**EXCERPTED DATA**
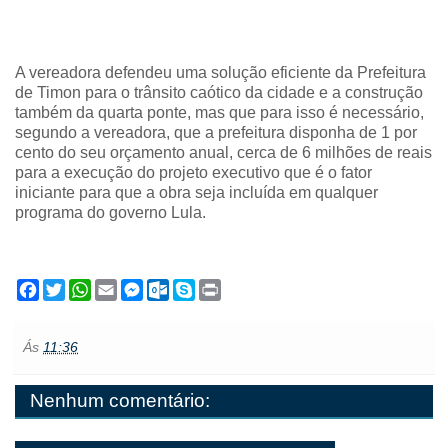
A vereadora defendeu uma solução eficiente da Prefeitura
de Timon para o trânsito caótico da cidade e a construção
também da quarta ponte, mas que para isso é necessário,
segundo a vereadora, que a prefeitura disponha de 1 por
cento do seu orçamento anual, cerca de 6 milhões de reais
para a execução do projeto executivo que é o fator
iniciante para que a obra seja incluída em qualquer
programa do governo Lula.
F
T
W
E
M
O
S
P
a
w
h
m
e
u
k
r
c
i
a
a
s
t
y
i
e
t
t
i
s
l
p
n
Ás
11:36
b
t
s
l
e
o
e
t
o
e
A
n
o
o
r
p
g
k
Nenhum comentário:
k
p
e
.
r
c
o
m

---

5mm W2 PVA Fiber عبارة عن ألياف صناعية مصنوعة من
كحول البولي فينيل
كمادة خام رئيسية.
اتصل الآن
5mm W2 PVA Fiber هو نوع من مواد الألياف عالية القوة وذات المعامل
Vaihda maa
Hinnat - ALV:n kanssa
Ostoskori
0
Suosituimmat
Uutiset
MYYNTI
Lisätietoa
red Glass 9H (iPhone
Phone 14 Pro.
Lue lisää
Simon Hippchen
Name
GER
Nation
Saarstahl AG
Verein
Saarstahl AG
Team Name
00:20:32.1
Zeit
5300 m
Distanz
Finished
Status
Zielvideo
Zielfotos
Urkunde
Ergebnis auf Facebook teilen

==

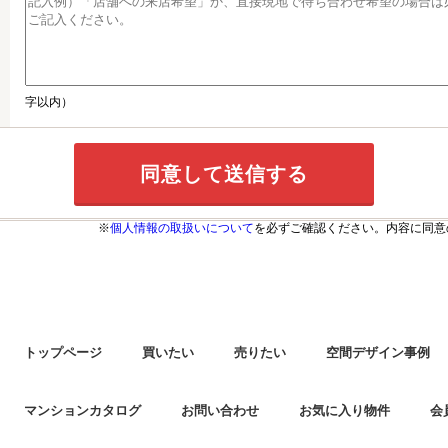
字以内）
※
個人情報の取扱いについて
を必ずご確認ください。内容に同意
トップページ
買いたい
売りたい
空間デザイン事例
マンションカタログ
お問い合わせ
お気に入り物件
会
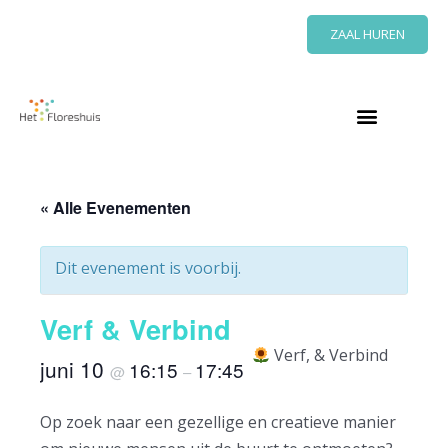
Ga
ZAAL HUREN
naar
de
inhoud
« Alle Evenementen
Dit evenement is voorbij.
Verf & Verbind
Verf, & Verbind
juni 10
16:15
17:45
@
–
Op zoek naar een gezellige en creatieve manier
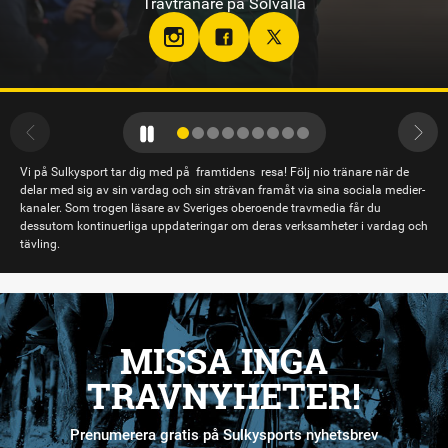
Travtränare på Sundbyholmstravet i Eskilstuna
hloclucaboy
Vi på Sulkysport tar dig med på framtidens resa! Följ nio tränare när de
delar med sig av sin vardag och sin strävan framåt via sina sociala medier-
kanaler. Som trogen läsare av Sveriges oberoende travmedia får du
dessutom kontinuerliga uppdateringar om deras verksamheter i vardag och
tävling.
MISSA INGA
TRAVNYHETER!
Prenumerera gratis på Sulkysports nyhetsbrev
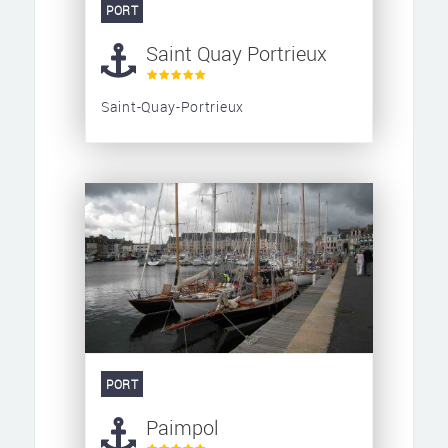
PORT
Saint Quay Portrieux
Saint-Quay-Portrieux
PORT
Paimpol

**WHAT IS EXPECTED**
Pull out each line of the material that contains the word "Quay". Only matches with the same uppercase and lowercase letters count.

**OUTPUT FOR THIS TASK**
Saint Quay Portrieux
Saint-Quay-Portrieux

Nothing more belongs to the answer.